Daha önce belirtildiği gibi, DNA replikasyonu sırasında, doğru bazın konumlandırılmasının muhafaza edildiği; ve herhangi bir hata devam ederse, kanıt okuma ve tamir mekanizmalarıyla düzeltilmesi sağlanır. Bununla birlikte, DNA'da UV ışınları, X ışınları ve bazı kimyasal maddeler gibi çevresel mutajenler nedeniyle baz değişiklikleri mümkündür. Dolayısıyla, bir AT baz çifti bir GC çiftine dönüştürülebilir ve bu nokta mutasyonu, soy tarafından kalıtsal olabilir. Benzer şekilde, ilave bir bazın eklenmesi de mutasyona neden olabilir.

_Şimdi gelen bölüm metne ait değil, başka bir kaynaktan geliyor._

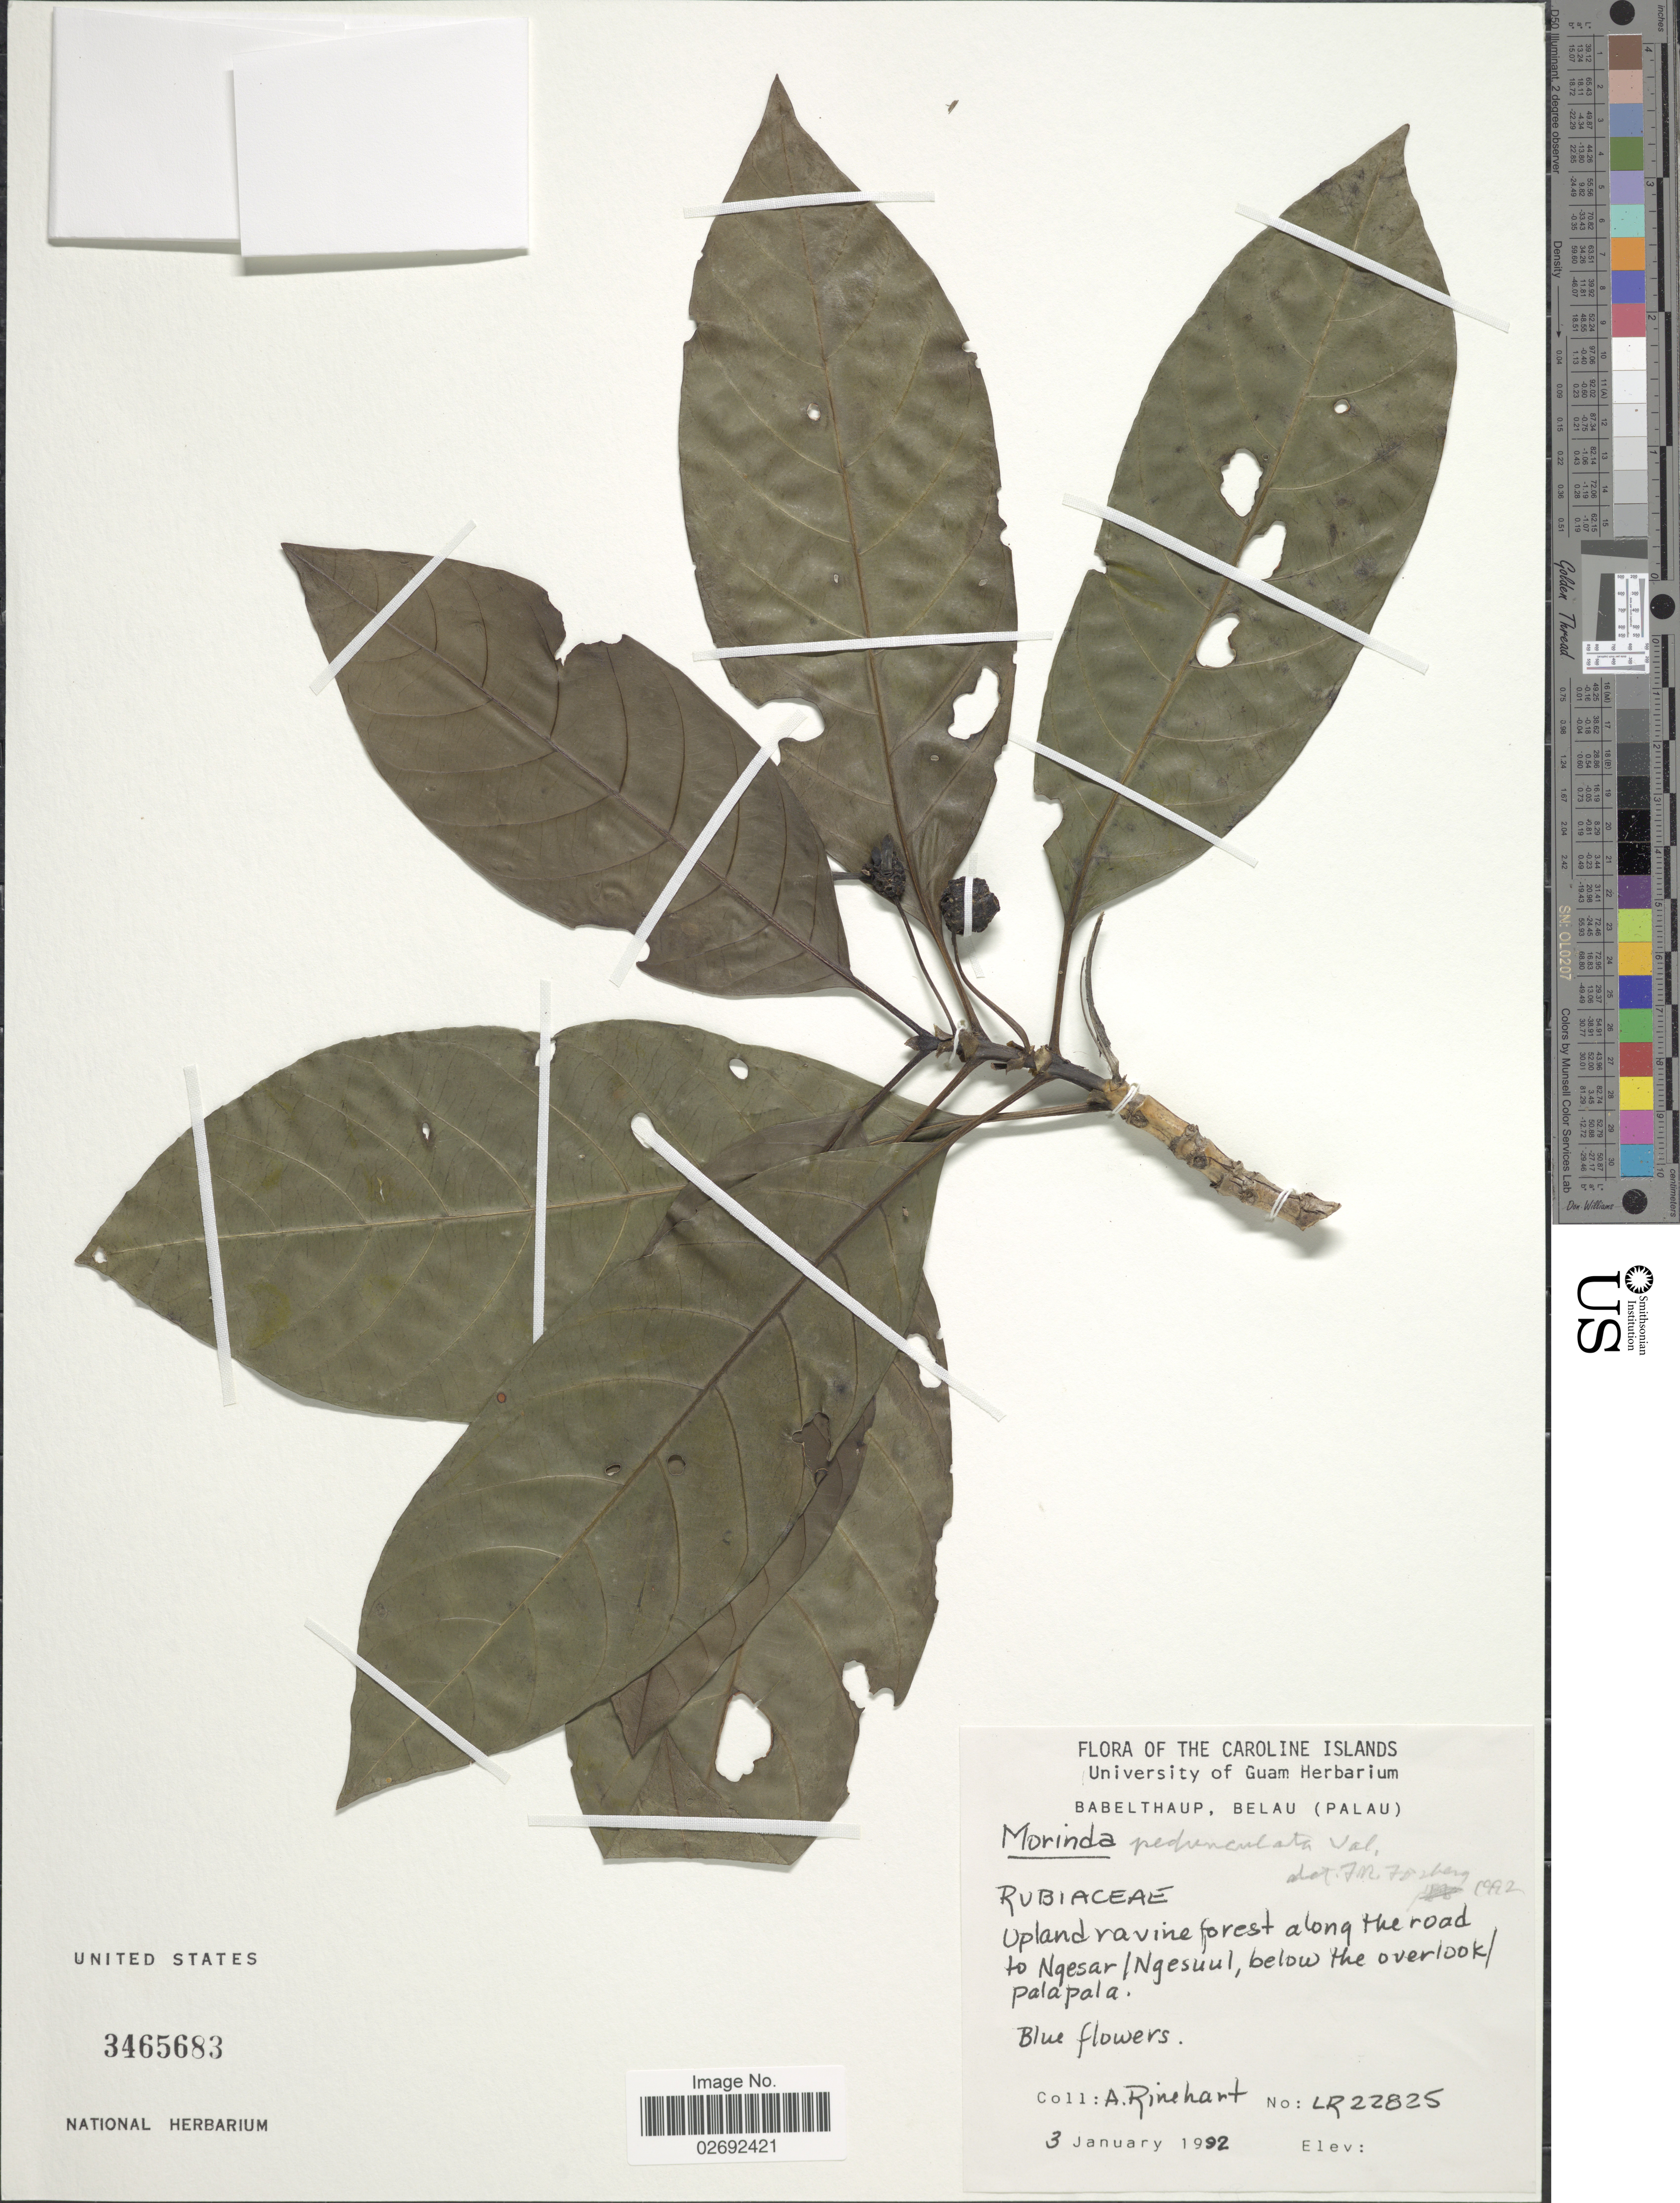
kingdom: Plantae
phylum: Tracheophyta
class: Magnoliopsida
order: Gentianales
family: Rubiaceae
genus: Morinda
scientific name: Morinda pedunculata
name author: Valeton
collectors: A. Rinehart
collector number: LR22825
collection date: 1992-01-03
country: Palau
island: Babeldaob [Babelthuap]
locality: Babelthaup, Belau (Palau). Upland ravine forest along the road to Ngesar/ Ngesuul, below the overlook/ palapala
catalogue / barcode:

Resim İzniyle: courses.md.huji.ac.il/81817/Course_2010/img/protein_SC.gif

Bazı özel koşullar altında, DNA zincirleri arasında çapraz geçiş ve rekombinasyon da DNA parçalarının silinmesine veya eklenmesine neden olabilir. Böylece, genlerdeki mutasyonlar mRNA'da değişikliklere ve dolayısıyla protein yapısında ve fonksiyonunda değişikliklere neden olur.

Geçiş sırasında ve DNA iplikçikleri arasındaki rekombinasyon sırasında daha önce belirtildiği gibi, DNA parçalarının silinmesine veya eklenmesine neden olabilir. Burada, genlerin bir yerden diğerine karıştırılması, bu genlerin yanlarındaki DNA sekanslarının benzerliğine dayanarak mümkündür. Bu tür genler popüler olarak 'atlama genleri' olarak bilinir.

Bu tür mutasyonların etkisi, proteinlere yansıyacaktır. Bunun nedeni, genden türetilen mRNA'nın bir baz olmaması veya değişmiş bir baz olması olacaktır. Eğer mutasyon tek bir bazın veya bir DNA segmentinin kaybını veya ilavesini içeriyorsa, o zaman enter okuma çerçevesi mutasyon bölgesinden değişecektir ve biri yeni bir amino asit setine sahip bir proteine ​​girebilir ve bu çerçeve kayması mutasyonu.

Bazı diğer durumlarda, mutasyon, normal bir kodonu, anlamsız bir kodona dönüştürebilir ve bu nedenle protein sentezi duracak ve eksik bir protein gelişecektir.

Tek bir baz değişikliğinin amino asitte bir değişikliğe yol açmayacağı başka durumlar da vardır. Bu, mutasyon üçlü kodonun üçüncü bazında meydana geldiğinde, karşılık gelen tRNA'da antikodon ile etkileşime izin verir. Kodondaki bu pozisyona yalpalama pozisyonu denir.

Proteinde herhangi bir değişikliğe neden olmayan bu mutasyonlar sessiz mutasyonlar olarak bilinir.

Orak hücreli anemi, genetik bir hastalığa, glutamik asidi hemoglobinin P-zincirinin altıncı amino asidinde valine dönüştüren tek bir baz ikamesinden kaynaklanır. Moleküllerin kristalleşmesine neden olur ve kırmızı kan hücrelerinin şeklini bozar ve düşük bir hemoglobinin oksijen taşıma kapasitesine sahip orak şeklinde olur.

Talasemi, başka bir hemoglobin bazlı genetik hastalıktır. Bir talasemi tipinde hemoglobin P-zincirinde çerçeve kayması mutasyonu bulunur.

Çeşitli deneysel kaynaklı kanserlerde kromozomal silmeler ve translokasyonlar bildirilmiştir.